Deutschland ringt wie seine europäischen Nachbarn mit hohen Infektionsraten und einer Überlastung der Krankenhäuser. Dennoch gibt es immer wieder Kommunen, in denen niemand am Coronavirus erkrankt. Wird dort alles besser gemacht als anderswo oder ist das reine Glückssache?
Das "Wunder von Lieg"?
Im Hunsrück-Mittelgebirge in Rheinland-Pfalz liegt nicht weit von der Mosel entfernt die 400-Seelen-Gemeinde Lieg. Das Besondere an dem Ort ist, dass es in Lieg in den letzten 14 Monaten keine einzige Corona-Infektion gegeben hat. Man spricht deshalb vom "Wunder von Lieg".
Zählt der Ort zwar nur 400 Einwohner, sind viele von diesen aber Pendler. Es handelt sich also nicht um ein Dorf unter einer hermetischen Käseglocke. Ortsbürgermeister Heinz Zilles freut sich, wie die Deutsche Welle berichtet:
Wir haben ein riesengroßes Glück bislang gehabt, natürlich ist das immer noch eine Momentaufnahme. Vielleicht haben wir auch einen Schutzengel da oben, der sagt, wir lassen dieses Dorf in Ruhe.

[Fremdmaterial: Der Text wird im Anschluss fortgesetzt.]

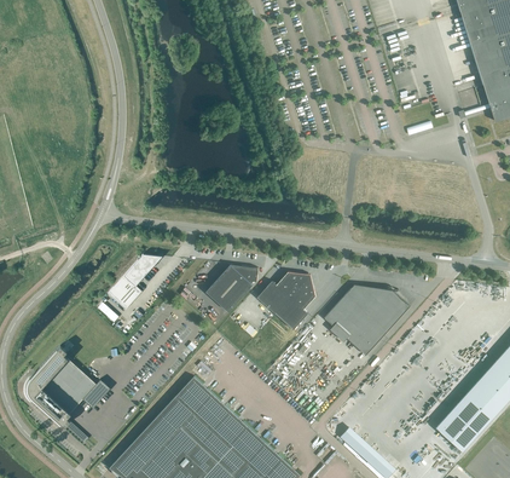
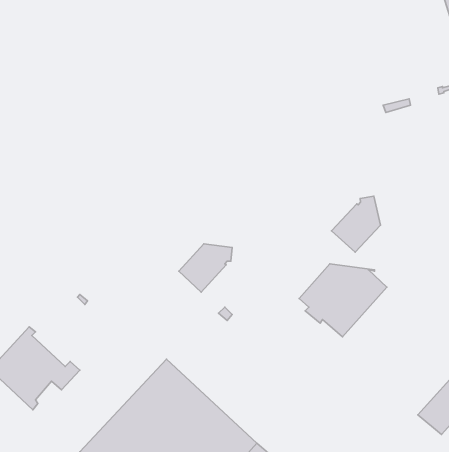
building: none -> [331,196,380,252]
building: [106,253,162,309] -> none
building: [257,271,315,329] -> none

Kein Wunder, sondern Achtsamkeit und gegenseitiger Schutz
Wunder sind in Zeiten einer Pandemie eher in Grenzen gehalten, so führt Bürgermeister Zilles das Rezept des unglaublichen Erfolges seiner Gemeinde auf folgende "Zutaten" zurück:
Das, was die Politik oft proklamiert, aber nicht umsetzt, das nehmen wir selbst in die Hand […]. Wir haben eine tolle Dorfgemeinschaft, viele ehrenamtliche Helferinnen und Helfer, die sofort da sind und anpacken. Alle sehen sich als Teil des Teams Lieg und machen mit.
Die Menschen vor Ort haben also von Anfang der Pandemie an den Ernst der Stunde erkannt. So haben Jugendliche im Ort auch schnell den Einkaufsservice "Jung für Alt" eingerichtet, ein anderes Team erkundigt sich regelmäßig nach dem Wohlbefinden älterer Menschen.

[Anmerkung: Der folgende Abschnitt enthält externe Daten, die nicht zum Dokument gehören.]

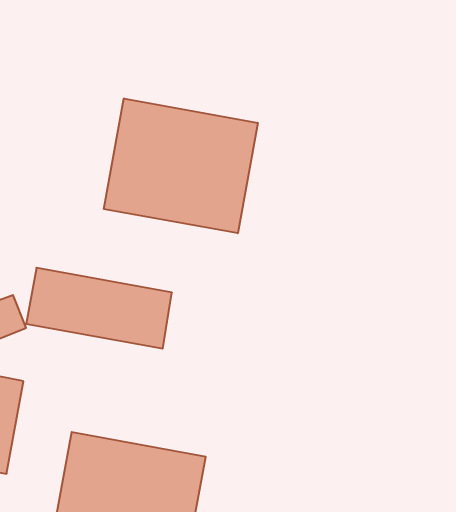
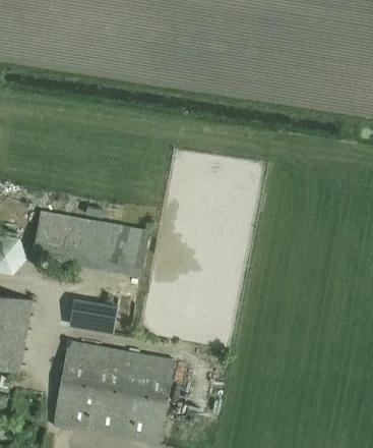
building: [104,98,258,233] -> none
building: none -> [73,301,116,330]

Damit die Frischluftversorgung in der örtlichen Grundschule ausreichend ist, haben die Eltern Geld für zwei Raumluftfilter gesammelt, wie der Bürgermeister den Zusammenhalt und das Engagement im Interview mit der FAZ hervorhebt.
Corona-Teststation der örtlichen Feuerwehr
Wie in vielen Dörfern, kennen sich die Menschen in Lieg und passen aufeinander auf. Verbindet sich dieses vorbildliche "Aufeinander-Aufpassen" mit aufgeklärter Achtsamkeit, kann Erstaunliches geleistet werden:
In Lieg gibt es keinen einzigen Corona-Leugner […] die Menschen halten sich an die Regeln, sind vernünftig und diszipliniert und akzeptieren, dass wir es mit einer weltweiten Pandemie mit einer sehr großen Tragweite zu tun haben.
In diesem Sinn haben sich die Einwohner der Gemeinde auch über die Einrichtung einer Corona-Teststation durch die örtliche Feuerwehr gefreut. Am Nachmittag zwischen 15 und 17 Uhr können sie sich jetzt einmal die Woche testen lassen, ein paar Minuten später erhalten sie ihr Ergebnis.
Freude auf die Zeit nach der Corona-Pandemie
Heinz Zilles hat sich das Ziel gesetzt, dank des gegenseitigen Respekts und der eingehaltenen Schutzmaßnahmen, den Ausnahmestatus seiner Gemeinde bis zum Ende der Pandemie durchzuhalten:
Wenn wir es tatsächlich schaffen, ohne Corona-Infektionen aus der Pandemie herauszukommen, steigt hier ein riesiges Dorffest.
Auch die lokalen Anbieter von Ferienwohnungen hoffen, dass der vorbildliche Ruf von Lieg auch nach der Corona-Zeit anhält und viele neue Urlauber ins Dorf lockt. Das wird dann auch wieder etwas Geld in die jetzt leeren Kassen spülen.